In the wake of the 1999 Columbine slayings, testimony at the Colorado legislature promoted semiautomatic weapons like the TEC DC9 (a weapon of numerous massacres, including Columbine) for ‘home defense.’ Twenty-one lawmakers opposed restoration of state background checks, even knowing that Simon Gonzales obtained a gun while under a restraining order and murdered his three daughters.

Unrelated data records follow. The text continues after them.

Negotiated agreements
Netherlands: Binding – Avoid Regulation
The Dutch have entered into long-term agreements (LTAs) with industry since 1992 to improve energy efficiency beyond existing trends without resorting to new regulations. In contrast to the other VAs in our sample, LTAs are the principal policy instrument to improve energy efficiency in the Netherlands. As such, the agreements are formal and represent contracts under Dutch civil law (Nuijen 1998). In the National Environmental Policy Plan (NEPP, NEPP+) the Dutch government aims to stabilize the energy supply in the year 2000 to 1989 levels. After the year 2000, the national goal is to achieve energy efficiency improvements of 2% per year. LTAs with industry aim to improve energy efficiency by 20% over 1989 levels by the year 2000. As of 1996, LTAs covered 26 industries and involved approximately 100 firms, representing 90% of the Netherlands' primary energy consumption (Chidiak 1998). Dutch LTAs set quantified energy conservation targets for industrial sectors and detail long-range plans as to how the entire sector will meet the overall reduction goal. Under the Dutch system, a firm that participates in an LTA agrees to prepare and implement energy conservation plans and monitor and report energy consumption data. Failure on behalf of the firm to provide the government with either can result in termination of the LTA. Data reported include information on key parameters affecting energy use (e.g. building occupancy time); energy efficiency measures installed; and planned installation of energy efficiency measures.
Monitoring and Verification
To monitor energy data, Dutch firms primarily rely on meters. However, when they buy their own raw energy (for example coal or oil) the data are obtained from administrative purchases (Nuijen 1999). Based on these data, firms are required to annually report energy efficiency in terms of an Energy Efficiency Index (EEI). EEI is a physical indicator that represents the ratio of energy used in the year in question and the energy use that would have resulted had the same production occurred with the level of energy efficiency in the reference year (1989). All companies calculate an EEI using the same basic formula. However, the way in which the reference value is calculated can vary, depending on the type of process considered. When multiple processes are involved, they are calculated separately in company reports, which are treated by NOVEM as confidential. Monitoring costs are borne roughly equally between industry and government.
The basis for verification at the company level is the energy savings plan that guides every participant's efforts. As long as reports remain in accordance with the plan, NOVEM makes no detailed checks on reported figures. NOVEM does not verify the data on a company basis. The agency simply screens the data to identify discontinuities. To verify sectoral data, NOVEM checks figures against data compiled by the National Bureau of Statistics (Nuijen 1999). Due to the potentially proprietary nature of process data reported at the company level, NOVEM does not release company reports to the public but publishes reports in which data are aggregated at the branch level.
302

U.S. gun idolatry elevates the rule of gun above the rule of law — the most lethal weapon prevails. The might-makes-right ethic reflects the darker side of human nature, whereby guns serve as counterfeit for true strength and character. Fond of drawing parallels between automobile and gun fatalities, the gun lobby disregards the fact that cars are registered, and drivers licensed and required to carry insurance. There is no reason not to require insurance for gun accidents and deaths, to support child safety features on guns, and thorough background checks on gun purchases — the kind that identify all felons, stalkers and the mentally unstable.